Two different things decide whether a key can call a model. Don’t confuse them:
LayerScopeQuestion it answers
Workspace entitlementWorkspaceIs this model available to the workspace at all?
model_limitsSingle keyOf the available models, which may THIS key use?
model_limits only ever narrows. A key cannot use model limits to reach a model the workspace itself isn’t entitled to — it can only carve a smaller allow-list out of what’s already permitted. To grant a key nothing extra but strictly less, that’s exactly what this field is for.

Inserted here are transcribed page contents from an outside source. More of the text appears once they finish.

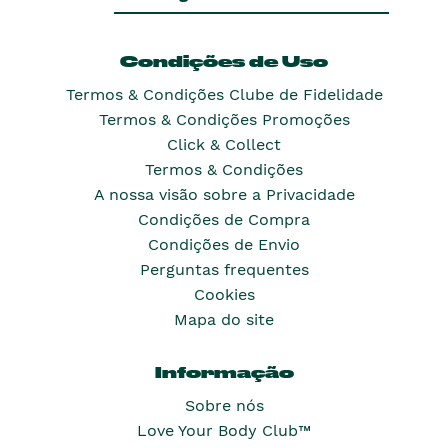
Condições de Uso
Termos & Condições Clube de Fidelidade
Termos & Condições Promoções
Click & Collect
Termos & Condições
A nossa visão sobre a Privacidade
Condições de Compra
Condições de Envio
Perguntas frequentes
Cookies
Mapa do site
Informação
Sobre nós
Love Your Body Club™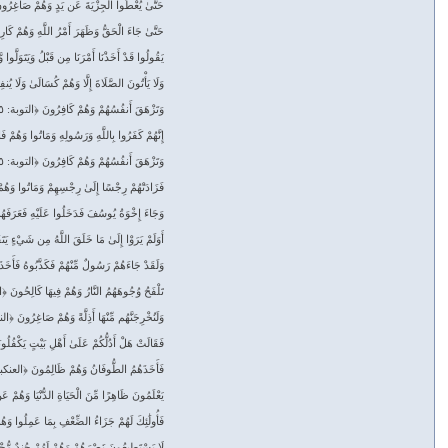
حَتَّىٰ يُعْطُوا الْجِزْيَةَ عَن يَدٍ وَهُمْ صَاغِرُون
حَتَّىٰ جَاءَ الْحَقُّ وَظَهَرَ أَمْرُ اللَّهِ وَهُمْ كَا
يَقُولُوا قَدْ أَخَذْنَا أَمْرَنَا مِن قَبْلُ وَيَتَوَلَّوا
وَلَا يَأْتُونَ الصَّلَاةَ إِلَّا وَهُمْ كُسَالَىٰ وَلَا يُن
وَتَزْهَقَ أَنفُسُهُمْ وَهُمْ كَافِرُونَ ﴿التوبة: ٥٥﴾
إِنَّهُمْ كَفَرُوا بِاللَّهِ وَرَسُولِهِ وَمَاتُوا وَهُمْ 
وَتَزْهَقَ أَنفُسُهُمْ وَهُمْ كَافِرُونَ ﴿التوبة: ٨٥﴾
فَزَادَتْهُمْ رِجْسًا إِلَىٰ رِجْسِهِمْ وَمَاتُوا وَهُمْ
وَجَاءَ إِخْوَةُ يُوسُفَ فَدَخَلُوا عَلَيْهِ فَعَرَفَ
أَوَلَمْ يَرَوْا إِلَىٰ مَا خَلَقَ اللَّهُ مِن شَيْءٍ يَتَف
وَلَقَدْ جَاءَهُمْ رَسُولٌ مِّنْهُمْ فَكَذَّبُوهُ فَأَخَ
تَلْفَحُ وُجُوهَهُمُ النَّارُ وَهُمْ فِيهَا كَالِحُونَ 
وَلَنُخْرِجَنَّهُم مِّنْهَا أَذِلَّةً وَهُمْ صَاغِرُونَ ﴿الن
فَقَالَتْ هَلْ أَدُلُّكُمْ عَلَىٰ أَهْلِ بَيْتٍ يَكْفُل
فَأَخَذَهُمُ الطُّوفَانُ وَهُمْ ظَالِمُونَ ﴿العنكبو
يَعْلَمُونَ ظَاهِرًا مِّنَ الْحَيَاةِ الدُّنْيَا وَهُمْ 
فَأُولَٰئِكَ لَهُمْ جَزَاءُ الضِّعْفِ بِمَا عَمِلُوا وَه
لَا يَسْتَطِيعُونَ نَصْرَهُمْ وَهُمْ لَهُمْ جُندٌ مّ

6. Where this fits the least-agency posture

Model limits are one line of the per-agent key recipe. The narrowest useful key for an autonomous agent pins all of its axes at once:
  • model_limits — the one or two models the agent needs (this page).
  • allow_ips — the agent’s egress range, see IP allow-list.
  • credit_limit_usd — a spend ceiling, see Quota cap & expiry.
  • expired_time — an automatic expiry, see Expiring keys.
  • guardrail_id / firewall_policy_id — content and tool-call policy, see Bind policies to a key.
When such a key is compromised via prompt injection, the blast radius is bounded on every axis — including which models the attacker can spend your budget on.
Model limits are an identity constraint on the key, not a content or action policy. They don’t inspect prompts (that’s Guardrails) or tool calls (that’s the Firewall) — they decide, up front, which model the key is even allowed to address.

7. Next steps

The key object

Every field a key carries — model limits, IP list, caps, expiry, and policy attachments — in one reference.

Least-agency checklist

The full per-agent key recipe: scope every axis to the minimum the agent needs.

Scope, keys & policies

How keys, guardrails, and firewall policies bind together into one agent identity.

Bind policies to a key

Attach a guardrail and a firewall policy to the same key.
Restricting model access per API key is the cheapest agency control you can apply: one allow-list, enforced at the gateway, that no compromised agent can talk its way around.